Germany says has financial firepower to cope with refugees

A migrant with fingers painted in the colours of the German national flag at the Keleti Railway Station in Budapest, Hungary, on Sept 3, 2015.
A migrant with fingers painted in the colours of the German national flag at the Keleti Railway Station in Budapest, Hungary, on Sept 3, 2015.PHOTO: EPA

BERLIN (AFP, REUTERS) - Finance Minister Wolfgang Schaeuble pledged on Tuesday (Sept 8) to use Germany's financial firepower to help welcome a record influx of refugees, as hundreds more asylum-seekers arrived overnight at the key southern city of Munich.

"There is no point speculating at this point what the final total sum will be," Schaeuble told parliament at the opening of a debate on next year's budget.

"Given our strong economy, we have good tax revenues, interest payments are still low, and that goes for the federal government, the regional states and the local authorities, too.

"We have some leeway and with that we can and must cope with and use for the biggest task at hand," he said.

"Accomplishing this task is the absolute priority," added the finance minister.

Germany is gearing up to welcome a record 800,000 asylum seekers this year, four times as many in 2014.

Police in the southern city of Munich said about 20,000 migrants arrived at the city's main railway station over the weekend, and another 5,000 arrived on Monday.

Between midnight and 08:30 am on Tuesday, "another 900 arrived," said Thomas Baumann, police spokesman.

Chancellor Angela Merkel said Monday that the federal government would contribute six billion euros (S$9.5 billion) for new shelters, extra police and language training in 2016.

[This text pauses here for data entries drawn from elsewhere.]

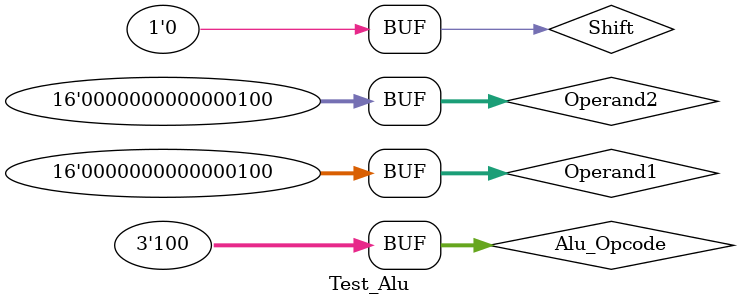
<source format=v>
`timescale 1ns / 1ps
module Test_Alu;

	// Inputs
	reg [15:0] Operand1;
	reg [15:0] Operand2;
	reg [2:0] Alu_Opcode;
	reg Shift;

	// Outputs
	wire [15:0] Result;
	wire Zero_Out;

	// Instantiate the Unit Under Test (UUT)
	ALU uut (
		.Operand1(Operand1), 
		.Operand2(Operand2), 
		.Alu_Opcode(Alu_Opcode), 
		.Shift(Shift), 
		.Result(Result), 
		.Zero_Out(Zero_Out)
	);

	initial begin
		// Initialize Inputs
		Operand1 = 16'h0004;
		Operand2 = 16'h0004;
		Alu_Opcode = 000;
		Shift = 0;

		// Wait 100 ns for global reset to finish
		#100;
        
		Operand1 = 16'h0004;
		Operand2 = 16'h0002;
		Alu_Opcode = 010;
		Shift = 0;
		// Add stimulus here
		#100;
        
		Operand1 = 16'h0004;
		Operand2 = 16'h0002;
		Alu_Opcode = 011;
		Shift = 1;
		
		
		#100;
        
		Operand1 = 16'h0004;
		Operand2 = 16'h0004;
		Alu_Opcode = 100;
		Shift = 0;
		

	end
      
endmodule

</source>
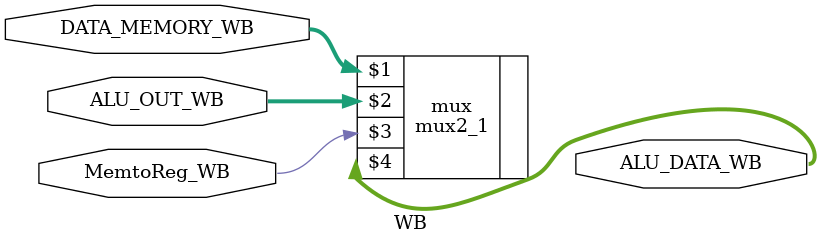
<source format=v>
`timescale 1ns / 1ps

module WB(
    input [31:0] DATA_MEMORY_WB,
    input [31:0] ALU_OUT_WB,
    input MemtoReg_WB,
    output [31:0] ALU_DATA_WB
    );
    mux2_1 mux(DATA_MEMORY_WB, ALU_OUT_WB, MemtoReg_WB, ALU_DATA_WB);
endmodule

</source>
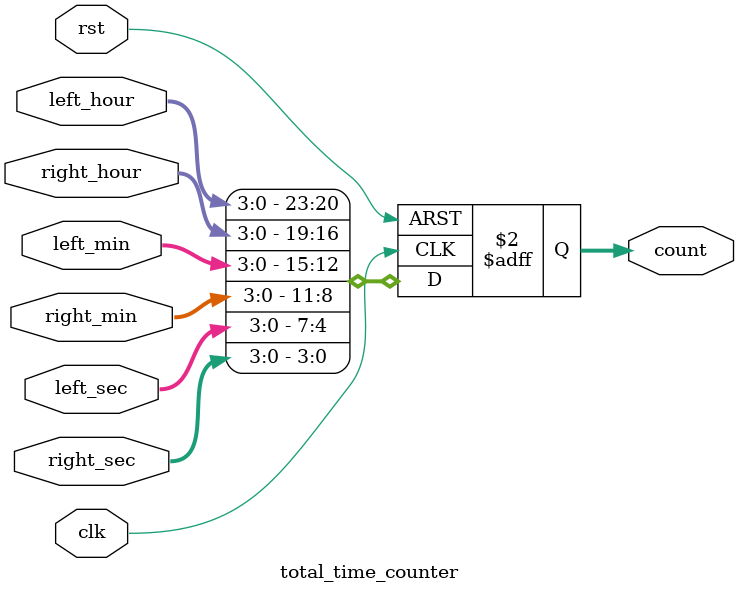
<source format=v>
`timescale 1ns / 1ps

//24 bit counter that recieves the values from counters for the seconds, minutes, and hours
//formats them in the order we want them to show up on our seven segment display

module total_time_counter(
    input clk,
    input rst,
    input [3:0] right_sec, //input coming from second counter
    input [3:0] left_sec, // input coming from second counter
    input [3:0] right_min, // input coming from minute counter
    input [3:0] left_min, // input coming from minute counter
    input [3:0] right_hour, // input coming from hour counter
    input [3:0] left_hour, // input coming from hour counter
    
    output reg [23:0]count // output that is determined by the values coming from the counters
    );
    
    always@(posedge clk, posedge rst) 
        if (rst)
            count <= 24'b0;
        else 
        count <= {left_hour , right_hour, left_min, // this copies the values of the inputs and formats the seconds, minutes, and hours in the order it would 
                  right_min, left_sec, right_sec};  // show on the seven segment display
                                                    // If the bits copied in were 0001 0011 0100 1000 0000 0011
endmodule                                           // then our clock would show  hours 13, minutes 48, seconds 03

</source>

Her deputy Sigmar Gabriel has also said that the country was capable of receiving about "half a million (refugees) for several years".

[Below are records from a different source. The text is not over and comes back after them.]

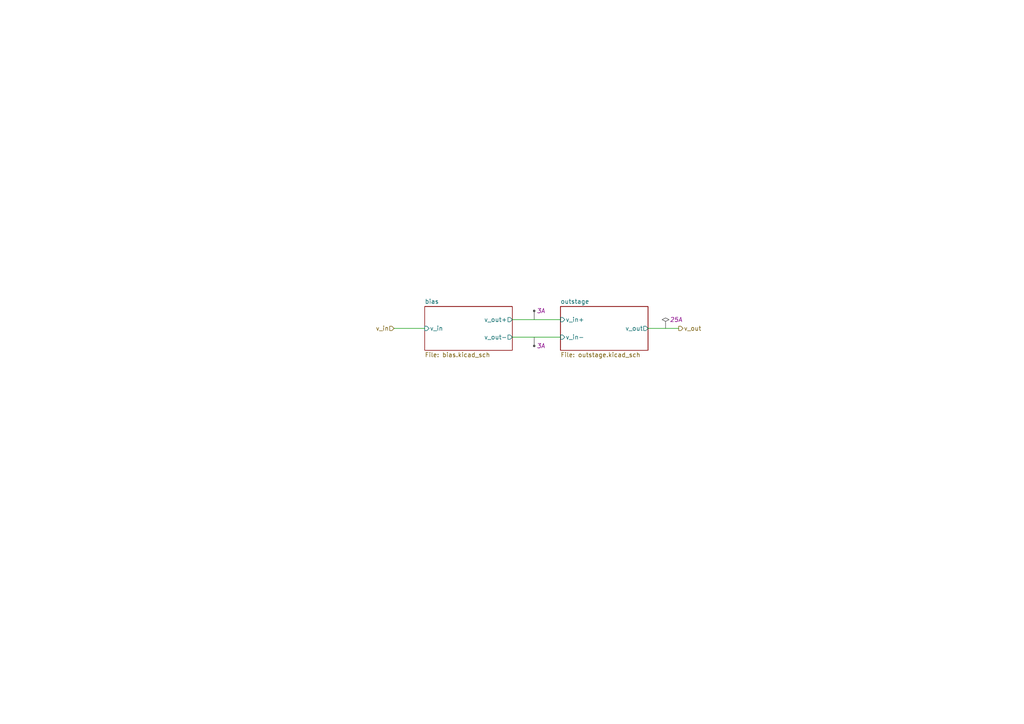
<source format=kicad_sch>
(kicad_sch
	(version 20231120)
	(generator "eeschema")
	(generator_version "8.0")
	(uuid "b6650eca-9d95-4292-b168-4cdf8909d449")
	(paper "A4")
	(title_block
		(title "Power Supply Sink")
		(date "2024-12-13")
		(rev "0.14.9")
		(company "Open Battery Tester")
		(comment 1 "Power Electronics")
	)
	(lib_symbols)
	(wire
		(pts
			(xy 114.3 95.25) (xy 123.19 95.25)
		)
		(stroke
			(width 0)
			(type default)
		)
		(uuid "72f28901-4b41-4168-b79c-fd7c9d338abc")
	)
	(wire
		(pts
			(xy 148.59 92.71) (xy 162.56 92.71)
		)
		(stroke
			(width 0)
			(type default)
		)
		(uuid "a467d4f3-77dd-469d-bd4d-cddb4276da5d")
	)
	(wire
		(pts
			(xy 187.96 95.25) (xy 196.85 95.25)
		)
		(stroke
			(width 0)
			(type default)
		)
		(uuid "bebef9c1-50ef-40fe-8727-2fe49c9c7345")
	)
	(wire
		(pts
			(xy 148.59 97.79) (xy 162.56 97.79)
		)
		(stroke
			(width 0)
			(type default)
		)
		(uuid "dd63b742-8e72-4846-8659-fc980d266710")
	)
	(hierarchical_label "v_out"
		(shape output)
		(at 196.85 95.25 0)
		(fields_autoplaced yes)
		(effects
			(font
				(size 1.27 1.27)
			)
			(justify left)
		)
		(uuid "2450e9ac-90ce-495b-94c8-52dd757d0a88")
	)
	(hierarchical_label "v_in"
		(shape input)
		(at 114.3 95.25 180)
		(fields_autoplaced yes)
		(effects
			(font
				(size 1.27 1.27)
			)
			(justify right)
		)
		(uuid "78baaaf8-19bc-410d-8804-e45149b6d3b9")
	)
	(netclass_flag ""
		(length 2.54)
		(shape diamond)
		(at 193.04 95.25 0)
		(fields_autoplaced yes)
		(effects
			(font
				(size 1.27 1.27)
			)
			(justify left bottom)
		)
		(uuid "20b86bd7-2a6a-4dde-b6af-25c9c4108596")
		(property "Netclass" "25A"
			(at 194.2465 92.71 0)
			(effects
				(font
					(size 1.27 1.27)
					(italic yes)
				)
				(justify left)
			)
		)
	)
	(netclass_flag ""
		(length 2.54)
		(shape dot)
		(at 154.94 92.71 0)
		(fields_autoplaced yes)
		(effects
			(font
				(size 1.27 1.27)
			)
			(justify left bottom)
		)
		(uuid "bdda14cb-f240-49c1-a21a-a5ed6f571fbf")
		(property "Netclass" "3A"
			(at 155.6385 90.17 0)
			(effects
				(font
					(size 1.27 1.27)
					(italic yes)
				)
				(justify left)
			)
		)
	)
	(netclass_flag ""
		(length 2.54)
		(shape dot)
		(at 154.94 97.79 180)
		(fields_autoplaced yes)
		(effects
			(font
				(size 1.27 1.27)
			)
			(justify right bottom)
		)
		(uuid "d7a114c4-5648-4d15-a9e0-c60fae8e9fb6")
		(property "Netclass" "3A"
			(at 155.6385 100.33 0)
			(effects
				(font
					(size 1.27 1.27)
					(italic yes)
				)
				(justify left)
			)
		)
	)
	(sheet
		(at 123.19 88.9)
		(size 25.4 12.7)
		(fields_autoplaced yes)
		(stroke
			(width 0.1524)
			(type solid)
		)
		(fill
			(color 0 0 0 0.0000)
		)
		(uuid "96925728-5ee9-4a9a-a057-bad7289886a2")
		(property "Sheetname" "bias"
			(at 123.19 88.1884 0)
			(effects
				(font
					(size 1.27 1.27)
				)
				(justify left bottom)
			)
		)
		(property "Sheetfile" "bias.kicad_sch"
			(at 123.19 102.1846 0)
			(effects
				(font
					(size 1.27 1.27)
				)
				(justify left top)
			)
		)
		(pin "v_out+" output
			(at 148.59 92.71 0)
			(effects
				(font
					(size 1.27 1.27)
				)
				(justify right)
			)
			(uuid "97c12659-7a62-47f1-a2bb-ee5c64803c59")
		)
		(pin "v_out-" output
			(at 148.59 97.79 0)
			(effects
				(font
					(size 1.27 1.27)
				)
				(justify right)
			)
			(uuid "dca99907-b91c-4319-89f6-9545c72db0e9")
		)
		(pin "v_in" input
			(at 123.19 95.25 180)
			(effects
				(font
					(size 1.27 1.27)
				)
				(justify left)
			)
			(uuid "0a60099b-8b09-401c-a707-8426021c7e36")
		)
		(instances
			(project "pss"
				(path "/3c438cf7-9350-4e9f-8115-1deba8984176/777b1eda-6785-4110-8355-6bbe24d3f5d7"
					(page "19")
				)
			)
		)
	)
	(sheet
		(at 162.56 88.9)
		(size 25.4 12.7)
		(fields_autoplaced yes)
		(stroke
			(width 0.1524)
			(type solid)
		)
		(fill
			(color 0 0 0 0.0000)
		)
		(uuid "fa72958a-5878-4cc9-a5da-a04578e325a8")
		(property "Sheetname" "outstage"
			(at 162.56 88.1884 0)
			(effects
				(font
					(size 1.27 1.27)
				)
				(justify left bottom)
			)
		)
		(property "Sheetfile" "outstage.kicad_sch"
			(at 162.56 102.1846 0)
			(effects
				(font
					(size 1.27 1.27)
				)
				(justify left top)
			)
		)
		(pin "v_in+" input
			(at 162.56 92.71 180)
			(effects
				(font
					(size 1.27 1.27)
				)
				(justify left)
			)
			(uuid "a4cf525b-c3dc-40ba-9c33-73e37996f939")
		)
		(pin "v_in-" input
			(at 162.56 97.79 180)
			(effects
				(font
					(size 1.27 1.27)
				)
				(justify left)
			)
			(uuid "24da6b47-0579-4cfa-97eb-a86495f0c3c8")
		)
		(pin "v_out" output
			(at 187.96 95.25 0)
			(effects
				(font
					(size 1.27 1.27)
				)
				(justify right)
			)
			(uuid "3e1575ce-2e7b-4c07-997a-23e37ae17c6c")
		)
		(instances
			(project "pss"
				(path "/3c438cf7-9350-4e9f-8115-1deba8984176/777b1eda-6785-4110-8355-6bbe24d3f5d7"
					(page "20")
				)
			)
		)
	)
)

</source>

"I have no doubt about that, maybe more," the leader of the centre-left Social Democrats said.

However, Mr Gabriel stressed that other European countries must also accept their fair share as refugees keep fleeing war and poverty in the Middle East and Africa and head for the 28-nation European Union.

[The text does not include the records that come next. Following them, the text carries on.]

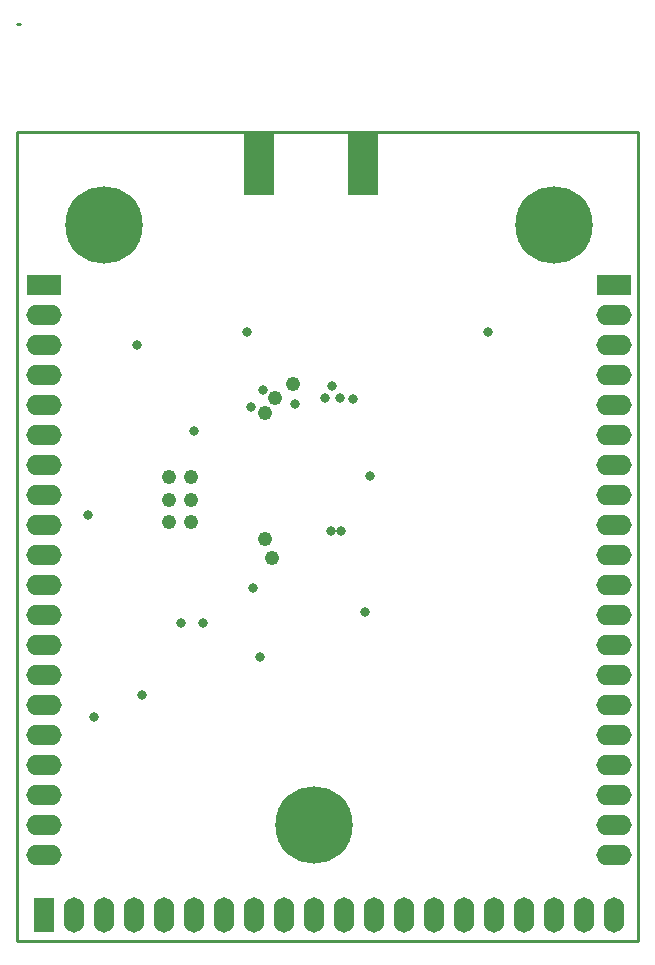
<source format=gbs>
G04 Layer_Color=16711935*
%FSLAX25Y25*%
%MOIN*%
G70*
G01*
G75*
%ADD22C,0.01000*%
%ADD53R,0.10308X0.20800*%
%ADD56C,0.25800*%
%ADD57O,0.11800X0.06800*%
%ADD58R,0.11800X0.06800*%
%ADD59O,0.06800X0.11800*%
%ADD60R,0.06800X0.11800*%
%ADD61C,0.03200*%
%ADD62C,0.04800*%
D22*
X99500Y406000D02*
X100500D01*
X136500Y370000D02*
X306500D01*
Y362500D02*
Y370000D01*
X99500Y100500D02*
Y362500D01*
X306500Y100500D02*
Y362500D01*
X99500Y100500D02*
X306500D01*
X99500Y370000D02*
X136500D01*
X99500Y362500D02*
Y370000D01*
D53*
X180246Y359500D02*
D03*
X214754D02*
D03*
D56*
X278500Y339000D02*
D03*
X128500D02*
D03*
X198500Y139000D02*
D03*
D57*
X298500Y129000D02*
D03*
Y139000D02*
D03*
Y149000D02*
D03*
Y159000D02*
D03*
Y169000D02*
D03*
Y179000D02*
D03*
Y189000D02*
D03*
Y199000D02*
D03*
Y209000D02*
D03*
Y219000D02*
D03*
Y229000D02*
D03*
Y239000D02*
D03*
Y249000D02*
D03*
Y259000D02*
D03*
Y269000D02*
D03*
Y279000D02*
D03*
Y289000D02*
D03*
Y299000D02*
D03*
Y309000D02*
D03*
X108500Y129000D02*
D03*
Y139000D02*
D03*
Y149000D02*
D03*
Y159000D02*
D03*
Y169000D02*
D03*
Y179000D02*
D03*
Y189000D02*
D03*
Y199000D02*
D03*
Y209000D02*
D03*
Y219000D02*
D03*
Y229000D02*
D03*
Y239000D02*
D03*
Y249000D02*
D03*
Y259000D02*
D03*
Y269000D02*
D03*
Y279000D02*
D03*
Y289000D02*
D03*
Y299000D02*
D03*
Y309000D02*
D03*
D58*
X298500Y319000D02*
D03*
X108500D02*
D03*
D59*
X298500Y109000D02*
D03*
X288500D02*
D03*
X278500D02*
D03*
X268500D02*
D03*
X258500D02*
D03*
X248500D02*
D03*
X238500D02*
D03*
X228500D02*
D03*
X218500D02*
D03*
X208500D02*
D03*
X198500D02*
D03*
X188500D02*
D03*
X178500D02*
D03*
X168500D02*
D03*
X158500D02*
D03*
X148500D02*
D03*
X138500D02*
D03*
X128500D02*
D03*
X118500D02*
D03*
D60*
X108500D02*
D03*
D61*
X215500Y210000D02*
D03*
X180500Y195000D02*
D03*
X211500Y281000D02*
D03*
X207000Y281500D02*
D03*
X204500Y285500D02*
D03*
X202000Y281500D02*
D03*
X154000Y206500D02*
D03*
X161500D02*
D03*
X139500Y299000D02*
D03*
X217000Y255500D02*
D03*
X204000Y237000D02*
D03*
X207500D02*
D03*
X177500Y278500D02*
D03*
X192000Y279500D02*
D03*
X123000Y242500D02*
D03*
X181500Y284000D02*
D03*
X158500Y270500D02*
D03*
X141000Y182500D02*
D03*
X125000Y175000D02*
D03*
X178000Y218000D02*
D03*
X256500Y303500D02*
D03*
X176000D02*
D03*
D62*
X157500Y240000D02*
D03*
Y247500D02*
D03*
Y255000D02*
D03*
X150000D02*
D03*
Y247500D02*
D03*
Y240000D02*
D03*
X182000Y234500D02*
D03*
X184500Y228000D02*
D03*
X185500Y281500D02*
D03*
X182000Y276500D02*
D03*
X191500Y286000D02*
D03*
M02*

</source>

"We can't just take almost one million people every year and seamlessly integrate them" into German society, he said.

Germany would keep accepting "a greatly disproportionate share" among EU members "because we are an economically strong country, without doubt", he said.

But it was unacceptable for the EU to keep relying on just a few countries, such as Austria, Sweden and Germany, he added, saying that "that's why I am certain that European policy needs to change".